##### 文本片段 #####
构建借用内存的后台

Linux管理内存分阶段抽象，用数据结构管理。先用节点集合管理内存，然后用zone的集合管理节点，再用页的集合管理zone.

pglist_data结构描述节点

typedef struct pglist_data {
    struct zone node_zones[MAX_NR_ZONES];
    struct zonelist node_zonelists[MAX_ZONELISTS];
    int nr_zones;
#ifdef CONFIG_FLAT_NODE_MEM_MAP    /* means !SPARSEMEM */
    struct page *node_mem_map;
#ifdef CONFIG_CGROUP_MEM_RES_CTLR
    struct page_cgroup *node_page_cgroup;
#endif
#endif
    struct bootmem_data *bdata;
#ifdef CONFIG_MEMORY_HOTPLUG
    /*
     * Must be held any time you expect node_start_pfn, node_present_pages
     * or node_spanned_pages stay constant.  Holding this will also
     * guarantee that any pfn_valid() stays that way.
     *
     * Nests above zone->lock and zone->size_seqlock.
     */
    spinlock_t node_size_lock;
#endif
    unsigned long node_start_pfn;
    unsigned long node_present_pages; /* total number of physical pages */
    unsigned long node_spanned_pages; /* total size of physical page
                         range, including holes */
    int node_id;
    wait_queue_head_t kswapd_wait;
    struct task_struct *kswapd;
    int kswapd_max_order;
} pg_data_t;

struct pglist_data

zone结构体描述zone

struct zone{
    /* Fields commonly accessed by the page allocator */
    unsigned long        pages_min, pages_low, pages_high;
    /*
     * We don't know if the memory that we're going to allocate will be freeable
     * or/and it will be released eventually, so to avoid totally wasting several
     * GB of ram we must reserve some of the lower zone memory (otherwise we risk
     * to run OOM on the lower zones despite there's tons of freeable ram
     * on the higher zones). This array is recalculated at runtime if the
     * sysctl_lowmem_reserve_ratio sysctl changes.
     */
    unsigned long        lowmem_reserve[MAX_NR_ZONES];

#ifdef CONFIG_NUMA
    int node;
    /*
     * zone reclaim becomes active if more unmapped pages exist.
##### 记录数据 #####
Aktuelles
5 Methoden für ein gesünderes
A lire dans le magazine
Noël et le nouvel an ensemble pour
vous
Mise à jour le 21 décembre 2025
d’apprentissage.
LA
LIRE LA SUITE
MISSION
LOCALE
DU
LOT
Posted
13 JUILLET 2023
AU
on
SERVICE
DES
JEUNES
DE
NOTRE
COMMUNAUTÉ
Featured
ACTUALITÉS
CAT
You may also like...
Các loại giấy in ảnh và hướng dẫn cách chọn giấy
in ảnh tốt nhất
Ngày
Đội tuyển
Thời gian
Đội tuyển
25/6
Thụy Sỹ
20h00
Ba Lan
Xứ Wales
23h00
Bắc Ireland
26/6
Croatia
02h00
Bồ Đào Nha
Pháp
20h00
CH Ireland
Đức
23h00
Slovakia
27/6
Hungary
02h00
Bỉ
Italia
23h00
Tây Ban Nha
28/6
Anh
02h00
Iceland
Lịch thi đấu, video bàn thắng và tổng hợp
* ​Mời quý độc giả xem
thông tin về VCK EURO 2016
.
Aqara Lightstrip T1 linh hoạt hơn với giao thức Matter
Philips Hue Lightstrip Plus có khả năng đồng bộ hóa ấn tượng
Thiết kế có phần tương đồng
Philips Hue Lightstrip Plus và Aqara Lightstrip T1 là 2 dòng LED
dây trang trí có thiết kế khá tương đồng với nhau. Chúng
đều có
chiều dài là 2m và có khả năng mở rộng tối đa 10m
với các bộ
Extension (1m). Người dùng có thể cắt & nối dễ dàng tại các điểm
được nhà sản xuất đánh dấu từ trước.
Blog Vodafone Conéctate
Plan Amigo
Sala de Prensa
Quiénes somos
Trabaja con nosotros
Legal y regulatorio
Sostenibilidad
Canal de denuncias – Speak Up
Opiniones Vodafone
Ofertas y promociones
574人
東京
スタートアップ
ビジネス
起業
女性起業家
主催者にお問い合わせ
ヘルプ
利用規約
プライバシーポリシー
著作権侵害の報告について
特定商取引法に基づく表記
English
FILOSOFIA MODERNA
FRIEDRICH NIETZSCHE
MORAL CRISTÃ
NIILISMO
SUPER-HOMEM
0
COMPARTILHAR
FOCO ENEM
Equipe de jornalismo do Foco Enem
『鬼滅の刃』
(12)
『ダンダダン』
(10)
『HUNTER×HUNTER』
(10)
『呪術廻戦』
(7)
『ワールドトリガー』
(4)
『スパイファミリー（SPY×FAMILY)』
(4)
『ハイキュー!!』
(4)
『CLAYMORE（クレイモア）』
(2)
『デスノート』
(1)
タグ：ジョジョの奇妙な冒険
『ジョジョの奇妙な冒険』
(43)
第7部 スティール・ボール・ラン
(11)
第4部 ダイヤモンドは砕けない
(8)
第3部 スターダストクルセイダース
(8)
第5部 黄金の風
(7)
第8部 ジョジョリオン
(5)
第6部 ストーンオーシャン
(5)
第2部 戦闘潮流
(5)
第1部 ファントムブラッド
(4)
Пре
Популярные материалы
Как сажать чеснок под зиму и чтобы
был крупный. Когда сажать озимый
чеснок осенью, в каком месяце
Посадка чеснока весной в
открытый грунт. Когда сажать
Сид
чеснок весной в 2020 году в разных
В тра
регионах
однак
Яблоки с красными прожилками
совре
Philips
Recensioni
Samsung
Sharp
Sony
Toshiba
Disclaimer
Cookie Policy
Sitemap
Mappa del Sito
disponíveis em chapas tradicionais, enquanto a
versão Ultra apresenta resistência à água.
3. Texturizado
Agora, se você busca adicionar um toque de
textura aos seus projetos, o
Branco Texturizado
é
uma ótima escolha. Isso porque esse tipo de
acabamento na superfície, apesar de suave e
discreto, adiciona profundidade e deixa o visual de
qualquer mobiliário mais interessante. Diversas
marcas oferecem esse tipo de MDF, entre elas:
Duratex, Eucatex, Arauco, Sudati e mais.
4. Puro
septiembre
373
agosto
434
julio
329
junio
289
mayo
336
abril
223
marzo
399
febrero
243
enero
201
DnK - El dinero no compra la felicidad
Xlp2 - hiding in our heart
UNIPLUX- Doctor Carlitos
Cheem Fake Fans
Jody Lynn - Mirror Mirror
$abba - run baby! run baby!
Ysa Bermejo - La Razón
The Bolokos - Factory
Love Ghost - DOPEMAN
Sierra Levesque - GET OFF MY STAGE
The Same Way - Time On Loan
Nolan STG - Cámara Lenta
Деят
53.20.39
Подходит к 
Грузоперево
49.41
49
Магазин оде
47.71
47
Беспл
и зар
#####
**任务 A:**
请将文本片段中从“zone结构体描述zone”到“sysctl_lowmem_reserve_ratio sysctl changes.”的部分照原文抄录。
**任务 B:**
根据文本片段，Linux用哪个结构体来描述节点？
**任务 C:**
根据文本片段中的代码注释，说明zone结构体为何要用lowmem_reserve数组预留低端zone的内存。
作答时只以文本片段为依据，不参考列表。

**解答 A:**
zone结构体描述zone

struct zone{
    /* Fields commonly accessed by the page allocator */
    unsigned long        pages_min, pages_low, pages_high;
    /*
     * We don't know if the memory that we're going to allocate will be freeable
     * or/and it will be released eventually, so to avoid totally wasting several
     * GB of ram we must reserve some of the lower zone memory (otherwise we risk
     * to run OOM on the lower zones despite there's tons of freeable ram
     * on the higher zones). This array is recalculated at runtime if the
     * sysctl_lowmem_reserve_ratio sysctl changes.

**解答 B:**
pglist_data结构体（typedef为pg_data_t）。

**解答 C:**
因为无法确定将要分配的内存是否可以释放，也不知道它最终是否会被释放，为避免白白浪费数GB内存，必须预留一部分低端zone的内存。否则，即使高端zone中有大量可释放的内存，低端zone仍有发生OOM的风险。